Seriously, If you can't create a resume, however useless you think it to be, what happens when your employer asks you to create something else that you deem to be "useless". How much confidence do you think your employer will have in you if you can't even bullshit yourself through something that you don't like to do for the good of the company?
Mike 10/17/2008 08:34
Actually, even that short bit you included there does suggest a lot about you:
I use my resume as hint to prospective employers and colleagues regarding what technologies I've been exposed to and which I consider to be worthy.
ton 10/17/2008 14:08
I totally agree with you on resumes its just too easy to lie and exaggerate.
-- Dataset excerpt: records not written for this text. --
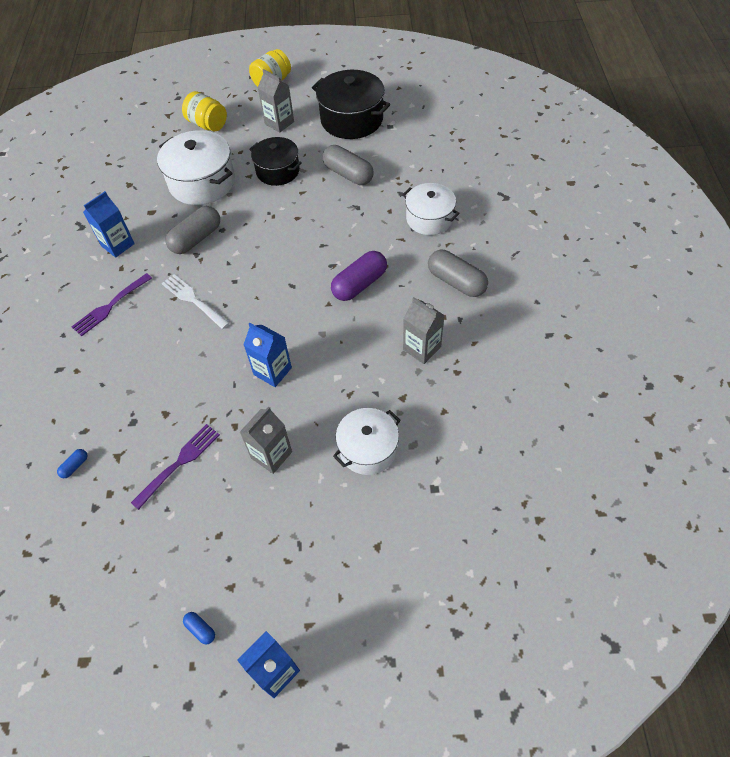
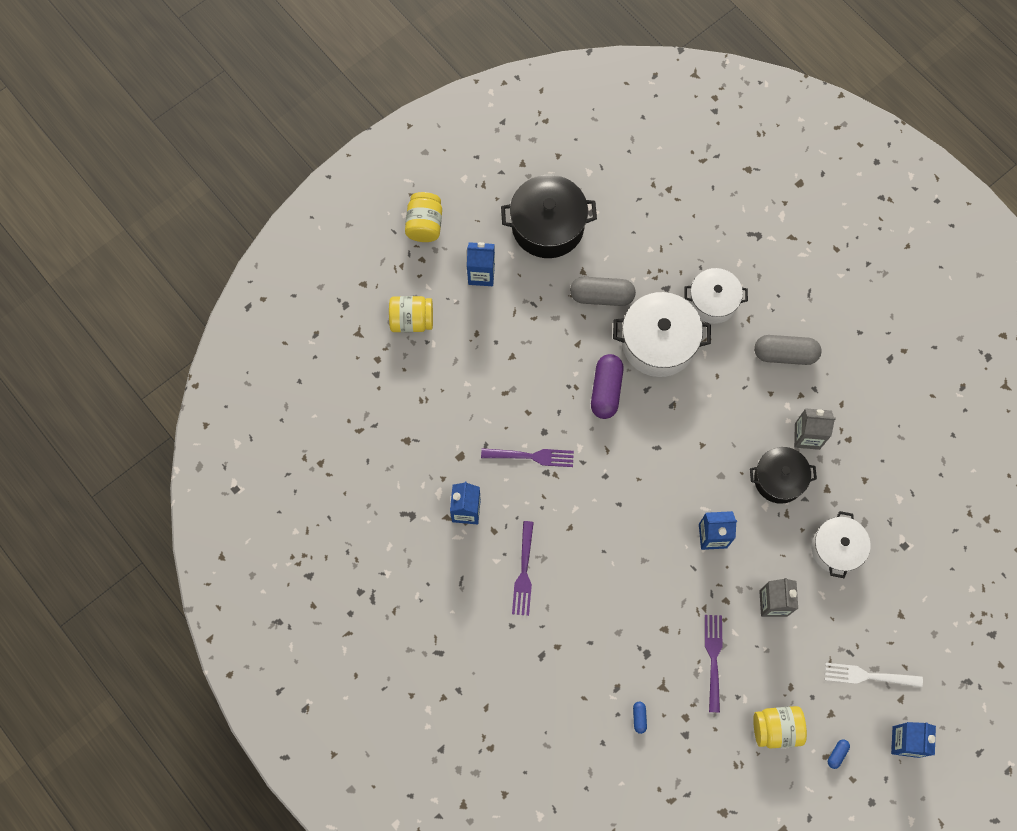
camera: 40 degrees left, 15 degrees up
(171, 562) = (776, 728): none -> yellow jar
(194, 300) = (589, 517): white fork -> white fork (869, 676)
(196, 239) = (531, 456): grey capsule -> purple fork
(200, 629) = (837, 754): blue capsule -> blue capsule turned 60 degrees counterclockwise
(202, 182) = (475, 393): white pot -> white pot (658, 342)
(278, 171) = (534, 334): black pot -> black pot (779, 479)
(279, 123) = (481, 274): grey carton -> blue carton
(359, 284) = (711, 409): purple capsule -> purple capsule (606, 390)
P.S.You may have some kind of bug in how your blog software html encodes the apostrophe character. '''''''''''''''' . I think. It's sending an html character entity literal to the screen instead of a variable non literal for the browser to parse.
codist 10/17/2008 15:17
Egads, IE caught me on the ', I was using the wrong entity (the xml one not the html one). Fixed now I believe.
Mark 10/17/2008 16:48
I assume this refers to finding contract jobs as for find a software development job at a company normally the interview process is very rigorous and you are interview by people you will potentially write code with. In this case the resume is used a point to prove what you can do. So if you lie on your resume you'll probably be caught on it.
OtengiM 10/18/2008 01:37
@The_Codist, Hahah really awesome read. I enjoy your articles a lot because is the TRUE, the real life. I will follow your advice for next time I search for job.
Regards.
PS. One question why you went with PHP and not with Ruby or Python?.
codist 10/18/2008 20:44
Some companies have rigorous interview processes and some don't. The whole point of resumes that are lies is the hope they find an employer who won't or can't vet their ability. TheDailyWTF is a testament to those employers.
@ OtengiM I learned Ruby at my last job but we never used it. It was a tossup between it and PHP which I already knew, I flipped a coin. I like python but haven't had any opportunity to work with it.